1946: The American government cables to authorise the recruiting of an additional 50 Jamaican farm aworkers, so that the number that will be dispatched altogether in this emergency group will be 1,700 instead of 1,650.
1952: No general overall increase in salaries and wages of government employees will be considered by the Government at this time, in view of the steady deterioration of government finances over the past year and concentration of the limited resources on development purposes.
1963: The second phase of the Mass Child Immunisation campaign being run by the Ministry of Health and the Public Health Department against diphtheria, measles, tetanus and whooping cough ends at six centres in the Corporate Area, with a total of 62,372 children being innoculated.
1964: Jamaica calls for more flexibility in interest rates of the World Bank to meet the needs of middle countries, in a speech before the third day session of the International Monetary Fund and World Bank annual meeting here.
1965: At the Hanover Parish Council’s meeting today, the council approved a resolution moved by the acting Minister of Local Government Arnold Jackson that in future all expectant mothers who are inmates in infirmaries throughout the island should be removed to maternity hospitals for their babies to be born.
1977: Trinidad and Tobago’s two daily newspapers lash out at Jamaica’s Prime Minister Michael Manley for what they see as an attempt to strangle the Gleaner newspaper in Jamaica.

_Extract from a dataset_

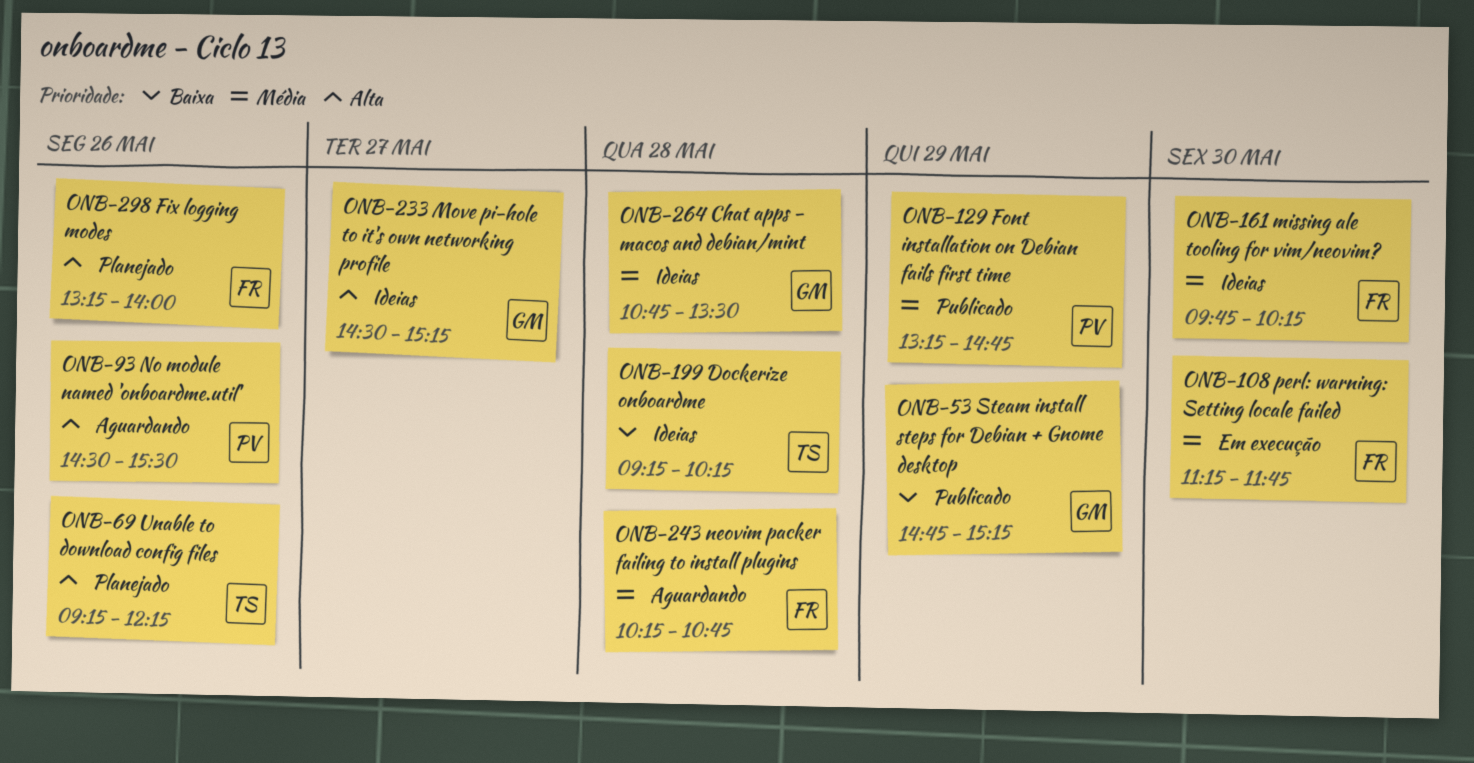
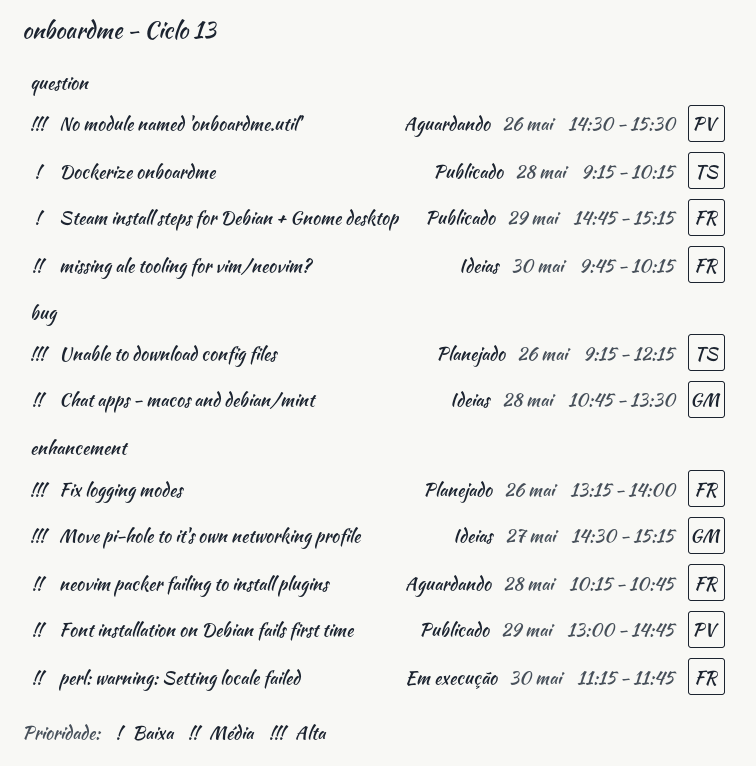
Dockerize onboardme, status: Ideias -> Publicado
Font installation on Debian fails first time, begins: 13:15 -> 13:00
Steam install steps for Debian + Gnome desktop, owner: GM -> FR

Fuelling the editorial mills of the Guardian and the Express papers is Manley’s statement that his government will end any support for a certain newspaper that chose to promote capitalism and defeat democratic socialism.
1983: An additional draw down of about US$32 million to be channeled into the Export Development Fund is stalled by a failure by the Bank of Jamaica to replenish the fund under an agreement with the World Bank.
1990: Governor General Sir Florizel Glasspole challenges the nation to redouble the efforts to eliminate illiteracy and to ensure the provision of basic education for all. He expresses the hope that public awareness of the damage done by illiteracy would be stimulated and that public participation and support of activities everywhere to combat the problem would be intensified.
2007: Jamaica’s Asafa Powell confounded critics after a disappointing performance in the World Champ-ionships last month to obliterate his world record in the 100 metres, running a blistering 9.74 seconds at the Rieti Grand Prix. The Jamaican set the mark in the second of two heats to reach the 100m final. “That's what happens when I start to listen to the coach,” said Powell, who eased up before the finish line. He lowered the mark by 0.03 seconds, having run 9.77 three times, despite never winning a major competition aside from the Commonwealth Games 100m.